Although child labor laws significantly reduced the number of children working in factory and mining jobs in the United States during the Progressive Era, many parts of the world still engage in unfair child labor practices. According to the International Labour Organization (ILO), while the global number of children in child labor has declined by one-third since 2000, there are still an estimated 217 million children around the world who are working under dangerous conditions for very little pay. Asia has the largest number (78 million) of the child population engaged in such practices, followed by more than 13 million children in Latin America and the Caribbean. Agriculture remains by far the most common location for child labor in the twenty-first century, but the problems are also apparent in the service industry and manufacturing.
Poverty is the most common cause of child labor. Another force driving children into dangerous work is the lack of availability and quality of education. In 2008, the ILO found that illiteracy resulting from a child going to work, rather than a quality primary and secondary school, severely limits the child’s ability to get a basic educational grounding, and thus a decent working life. Child laborers are also denied the opportunity to develop physically, intellectually, emotionally, and psychologically. In India, for example, most child labor takes place in agriculture, with other children working as domestic help, or in manufacturing or mining, especially in the Indian diamond industry.

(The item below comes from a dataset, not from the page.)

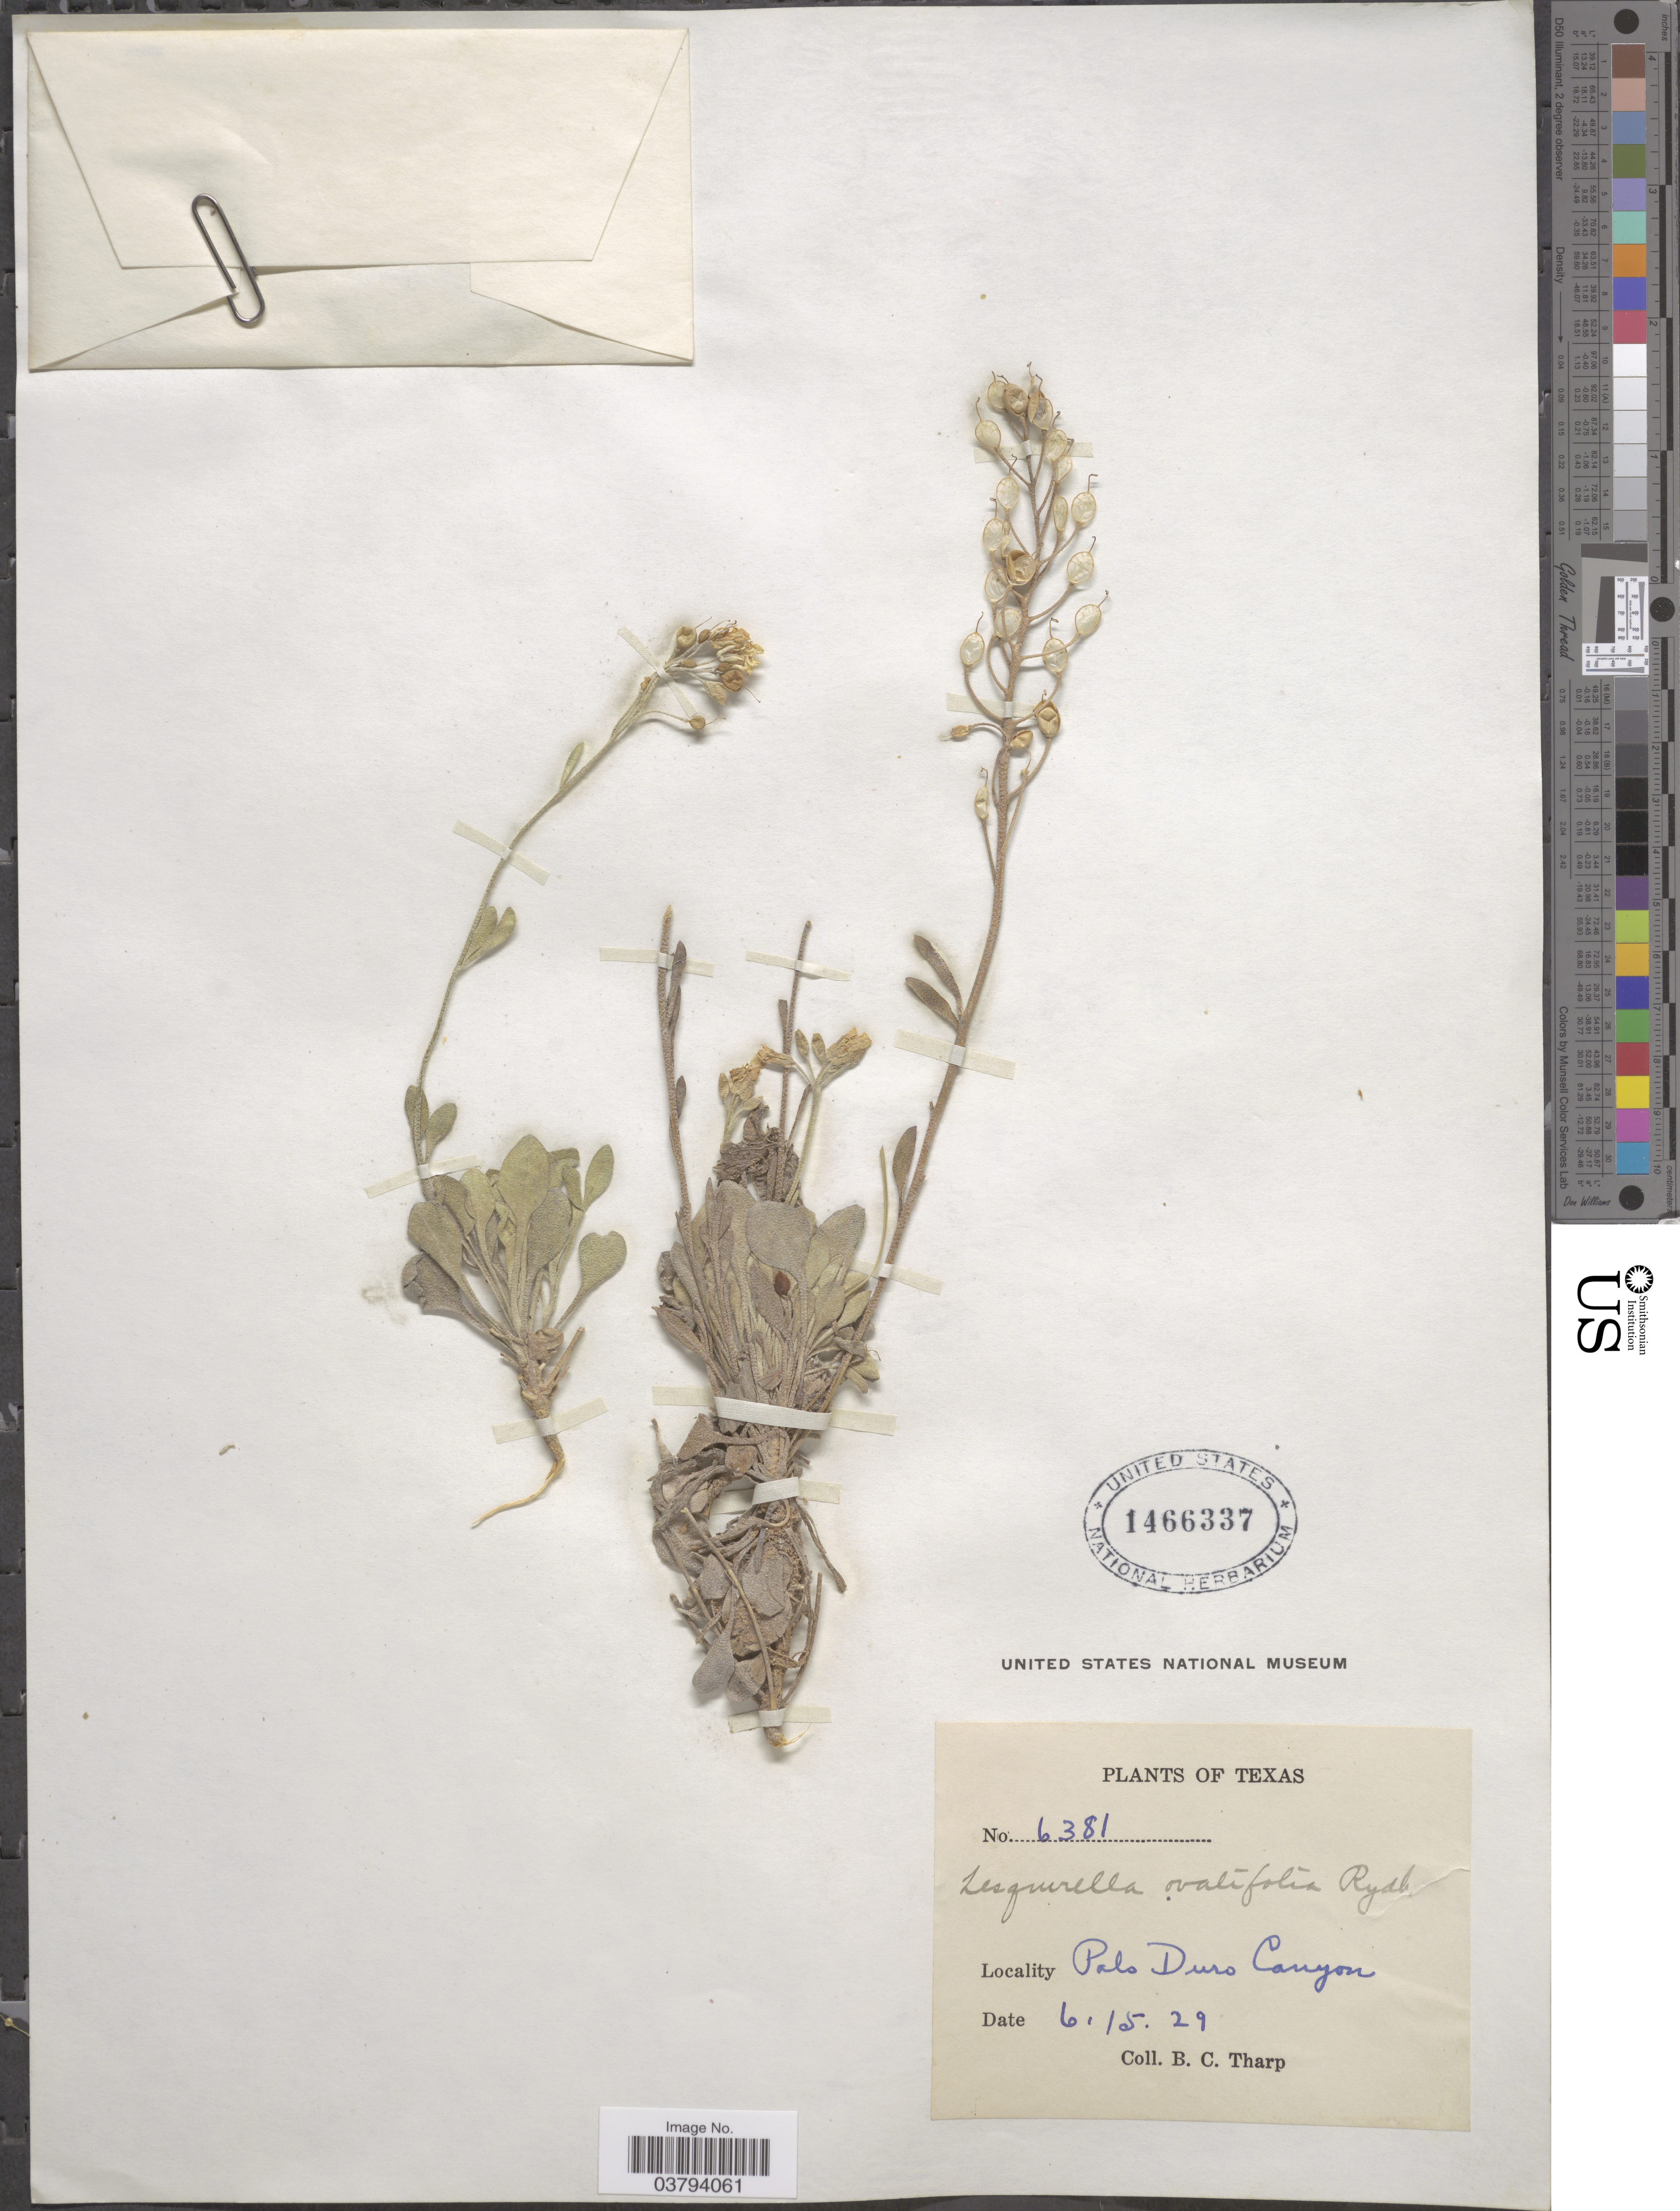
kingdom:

Here in the United States, most child labor infractions occur in agriculture. The current child labor law in the United States was drafted in the 1930, when it was common for children to work on family farms. Today that law is outdated, and does little to protect children working in the fields to harvest the food that we eat. According to Human Rights Watch, child farmworkers as young as 12 years old often work for hire for 10 or more hours a day, seven days a week. Like many of their adult counterparts, these children earn far less than minimum wage, and are exposed to pesticide poisoning, serious injury, and illness related to heat and exposure. These children are also denied the education that could potentially lift them out of poverty.
Begin the Activity
Distribute the images or project them. Ask students to select two images, and then compare an image taken at the turn of the century to an image taken recently. Either individually or in small groups, ask students to consider the following questions.
Questions to Consider
- What is similar in the two images? What is different?
- What emotions do the images bring up when you look at them?
- Why do you think child labor is still a worldwide problem in the twenty-first century?
- What suggestions do you have for ending child labor practices in the United States? The world?
Have students research current child labor law violations in the United States or other countries. Where are child labor practices still taking place? In what industries?